[Gluster-devel] Data classification proposal

Wed Jun 25 15:42:10 UTC 2014

> If I understand correctly the proposed data-classification
> architecture, each server will have a number of bricks that will be
> dynamically modified as needed: as more data-classifying conditions
> are defined, a new layer of translators will be added (a new DHT or
> AFR, or something else) and some or all existing bricks will be split
> to accommodate the new and, maybe, overlapping condition.

Correct.

> How space will be allocated to each new sub-brick ? some sort of thin-
> provisioning or will it be distributed evenly on each split ?

That's left to the user.  The latest proposal, based on discussion of
the first, is here:

https://docs.google.com/presentation/d/1e8tuh9DKNi9eCMrdt5vetppn1D3BiJSmfR7lDW2wRvA/edit?usp=sharing

That has an example of assigning percentages to the sub-bricks created
by a rule (i.e. a subvolume in a potentially multi-tiered
configuration).  Other possibilities include relative weights used to
determine percentages, or total thin provisioning where sub-bricks
compete freely for available space.  It's certainly a fruitful area for
discussion.

> If using thin-provisioning, it will be hard to determine real
> available space.  If using a fixed amount, we can get to scenarios
> where a file cannot be written even if there seems to be enough free
> space.
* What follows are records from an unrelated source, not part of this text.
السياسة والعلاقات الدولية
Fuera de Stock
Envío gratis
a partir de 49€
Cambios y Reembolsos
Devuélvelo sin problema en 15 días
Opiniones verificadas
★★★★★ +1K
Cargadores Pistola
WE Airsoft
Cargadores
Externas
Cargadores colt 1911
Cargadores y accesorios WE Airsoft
This can already happen today if using very big files on almost
> full bricks. I think brick splitting can accentuate this.

Is this really common outside of test environments, given the sizes of
modern disks and files?  Even in cases where it might happen, doesn't
striping address it?

We have a whole bunch of problems in this area.  If multiple bricks are
on the same local file system, their capacity will be double-counted.
If a second local file system is mounted over part of a brick, the
additional space won't be counted at all.  We do need a general solution
to this, but I don't think that solution needs to be part of data
classification unless there's a specific real-world scenario that DC
makes worse.

> Also, the addition of multiple layered DHT translators, as it's
> implemented today, could add a lot more of latency, specially on
> directory listings.

With http://review.gluster.org/#/c/7702/ this should be less of a
problem.  Also, lookups across multiple tiers are likely to be rare in
most use cases.  For example, for the name-based filtering (sanlock)
case, a given file should only *ever* be in one tier so only that tier
would need to be searched.  For the activity-based tiering case, the
vast majority of lookups will be for hot files which are (not
accidentally) in the first tier.  The only real problem is with *failed*
lookups, e.g. during create.  We can address that by adding "stubs"
(similar to linkfiles) in the upper tier, but I'd still want to wait
until it's proven necessary.  What I would truly resist is any solution
that involves building tier awareness directly into (one instance of)
DHT.  Besides requiring a much larger development effort in the present,
it would throw away the benefit of modularity and hamper other efforts
in the future.  We need tiering and brick splitting *now*, especially as
a complement to erasure coding which many won't be able to use
otherwise.  As far as I can tell, stacking translators is the fastest
way to get there.

> Another problem I see is that splitting bricks will require a
> rebalance, which is a costly operation. It doesn't seem right to
> require a so expensive operation every time you add a new condition on
> an already created volume.

Yes, rebalancing is expensive, but that's no different for split bricks
than whole ones.  Any time you change the definition of what should go
where, you'll have to move some data into compliance and that's
expensive.  However, such operations are likely to be very rare.  It's
highly likely that most uses of this feature will consist of a simple
two-tier setup defined when the volume is created and never changed
thereafter, so the only rebalancing would be within a tier - i.e. the
exact same thing we do today in homogeneous volumes (maybe even slightly
better).  The only use case I can think of that would involve *frequent*
tier-config changes is multi-tenancy, but adding a new tenant should
only affect new data and not require migration of old data.